Aquí es donde el debate se abre en dos líneas nítidas. Para unos, nuestra evolución está llegando al parón definitivo, con todo lo que ello significa en cuanto estancamiento de la dotación genética. Para otros, por el contrario, esto está empezando. O mejor dicho, estamos en el umbral de un espectacular cambio de dirección. La tecnología, en general, e Internet, en particular, son las dos bombas que están proporcionando este nuevo impulso a la especie. La globalización aumenta el potencial de la diversidad genética al poner en contacto versiones especializadas de los genes que, hasta ahora, no se habían encontrado nunca. Y por globalización se entiende tanto el contacto físico, como el virtual que permite transferir destrezas nuevas u obtener una visión de nuestro propio entorno corporal independientemente de las distancias físicas, culturales, religiosas e incluso económicas, todo ello a través de las redes.

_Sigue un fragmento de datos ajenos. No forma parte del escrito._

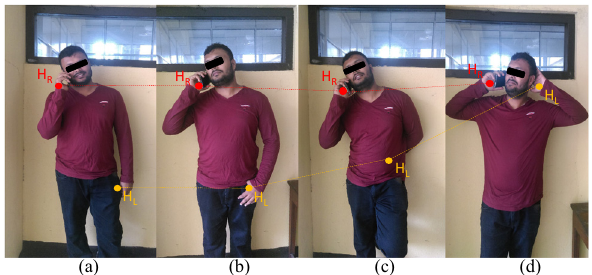
Figure 1: An example situation in which an individual is making a call. The points in space to which the right and left wrists move within a period are marked in ( a ) to ( d ) . Variation in the positions of two joints; right wrist ( ) H R and left wrist ( ) H L are joined for the ease of comparison of variation. Shown in yellow and blue are the positions of right and left wrist,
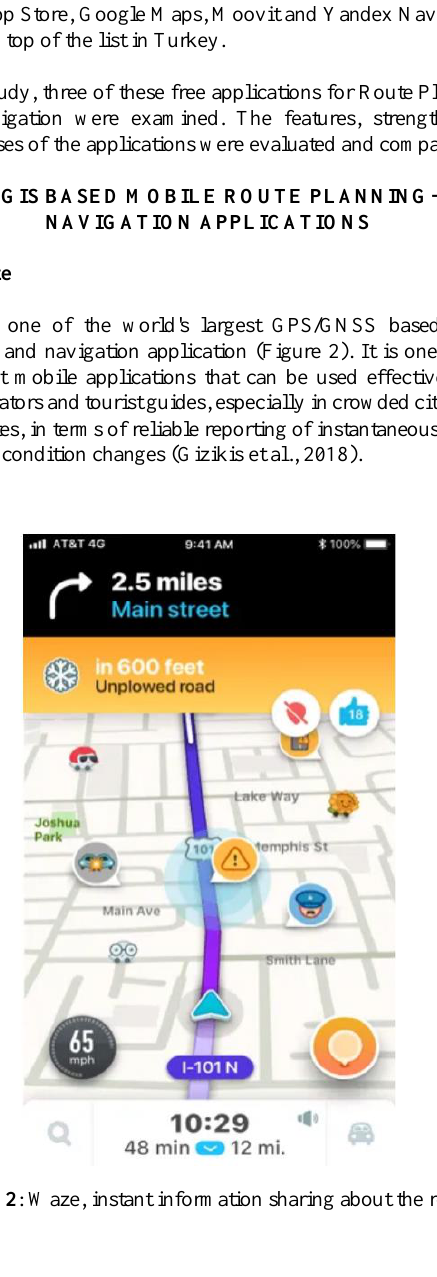
Waze's data source is users and acquires data with feedbacks. It is a navigation application powered by the participation of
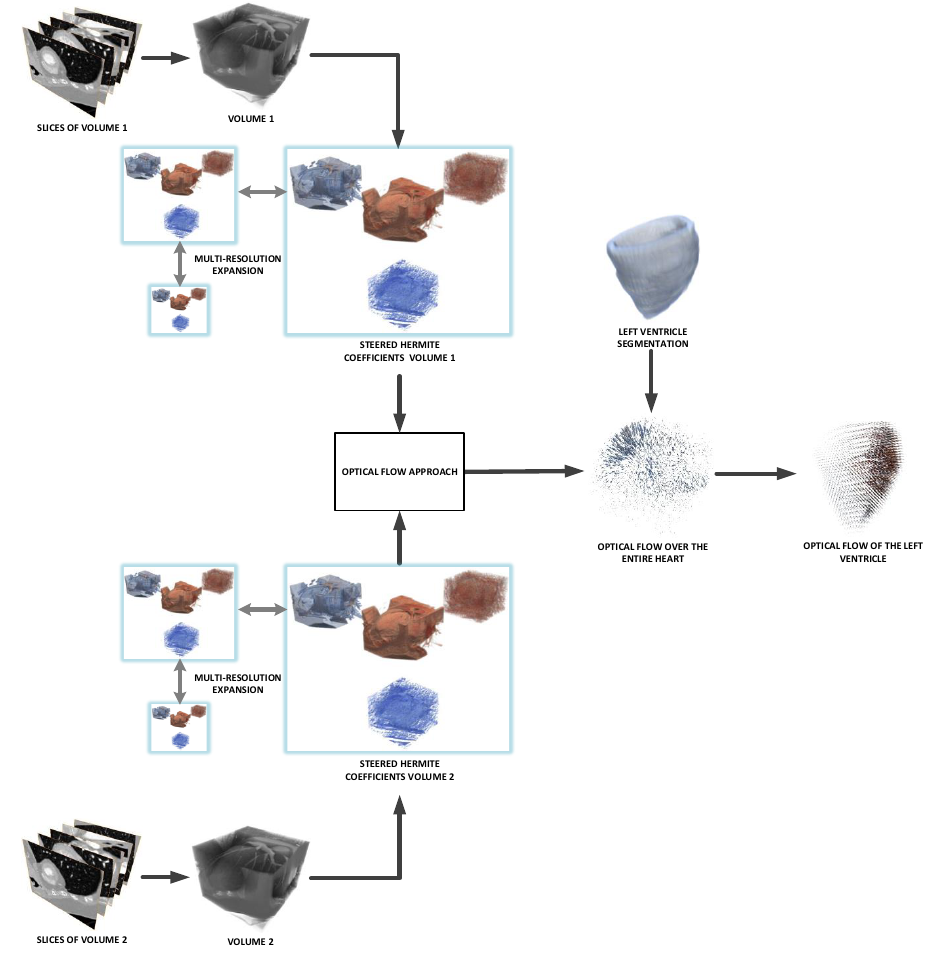
Figure 7. Procedure to implement the HOF3D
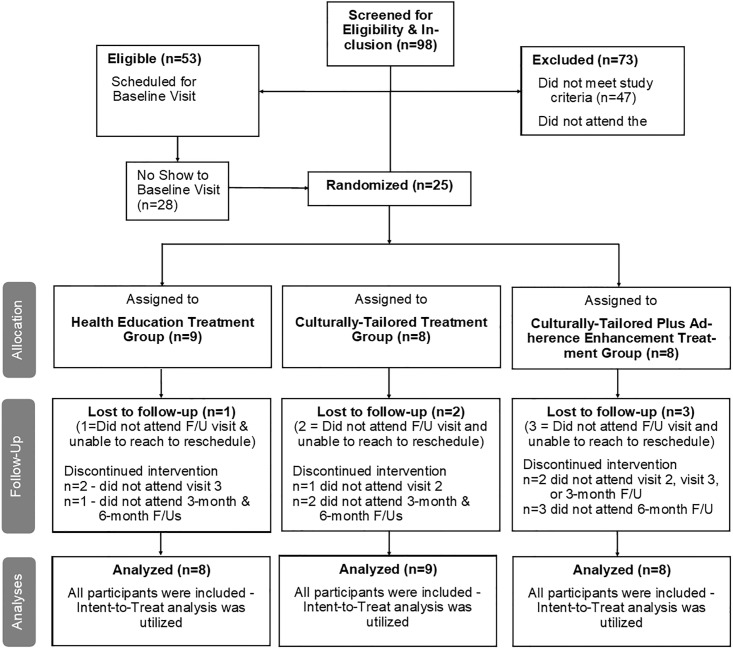
Participant flow diagram.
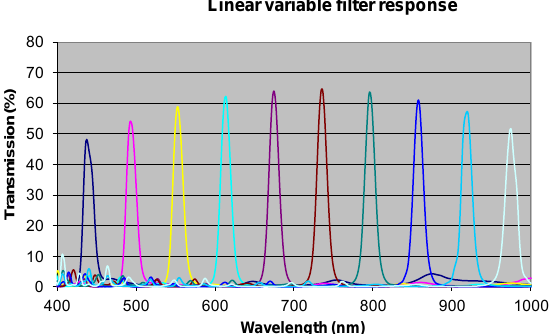
Figure 7: spectral response measurement of the linear variable filter measured at ten points along the variable axis of the filter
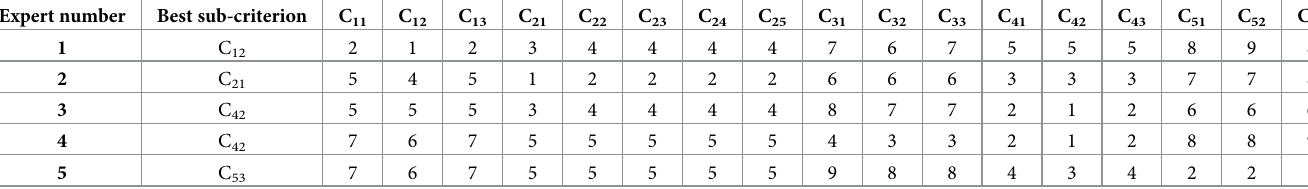
Table 5. Results of the significance comparison for the best sub-criterion with others. Expert number Best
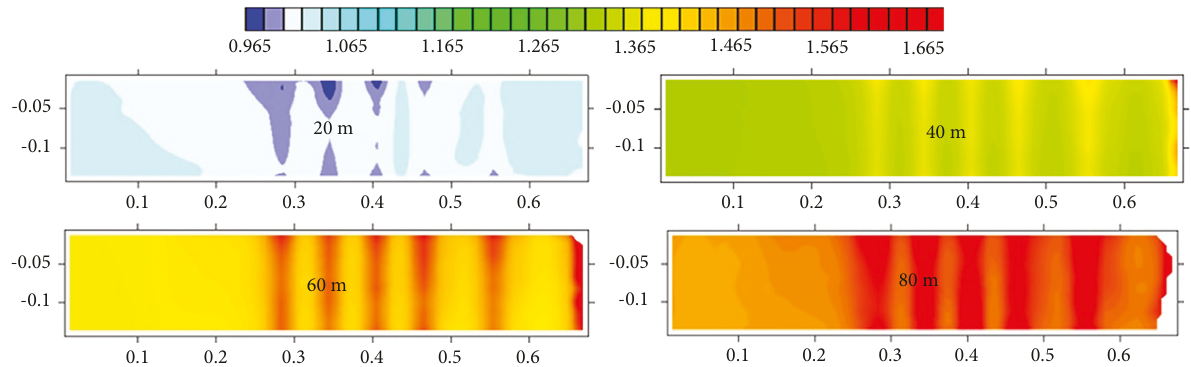
Figure 21: The resistivity section ratio chart in the x - z plane at 15cm above the coal seam ( y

El hecho de que la cultura de la especie vaya derivando hacia el manejo masivo y acelerado de información y conocimiento, plantea un asalto en toda regla a la evolución de nuestro motor central: el cerebro. Aunque es muy poco lo que se sabe todavía al respecto, se estima que más de un tercio de la dotación genética humana está involucrada, de una u otra manera, en su desarrollo o funcionamiento. ¿De qué manera le está afectando –si lo está haciendo– el constante crecimiento del poder de procesamiento de las máquinas? ¿Cómo se está adaptando a un mundo donde ya hay generaciones cuyas interacciones sociales son en parte electrónicas (y hasta se emparejan por este medio)?

Y, para seguir con las preguntas, ¿cómo le afectará la aparición de individuos con «genes de diseño» para resolver problemas –o caprichos– específicos pero que, después, irán pasando a los descendientes? Todo apunta a que, con o sin mapa del genoma, en menos de dos décadas este tipo de intervención «a la Dolly» estará tan extendida y será tan fácil de adquirir como un paquete de aspirinas en un supermercado. Genes relacionados con la longevidad, las facultades cognitivas o la capacidad para lidiar con el estrés encabezan la lista de «los más buscados» en los laboratorios especializados del mundo. Si existen, los encontrarán. Y si los encuentran, alguien pagará inmediatamente para que se «los pongan». De esta manera, tres factores claves en los mecanismos naturales de la evolución se convertirán en parte adquirida del genoma por la vía del desarrollo tecnológico.

Si leemos bien estos signos, todo apunta a que efectivamente estamos a punto de dar un nuevo salto evolutivo con la canónica modificación de nuestra dotación genética incluída. Pero al ser un salto impulsado por factores culturales, nos queda por saber qué cultura imperará cuando nos metamos de lleno en este berenjenal. Si es la actual, entonces podemos apostar porque tendremos una evolución guiada por la riqueza y veremos surgir a una nueva clase social en función de su ADN que, como es natural (¡con perdón!), tratará de no juntarse con el resto para que no le estropee el genoma (para lo cual, a este genoma habría que suprimirle los genes que fabrican la lascivia, porque, de lo contrario, tiene menos futuro que una mosca en un congreso de arañas). Si, por el contrario, la cultura y la tecnología de las redes plantean un cambio de orientación en la propia estructuración social de la especie, la ruta de este posible salto evolutivo está todavía por descubrir.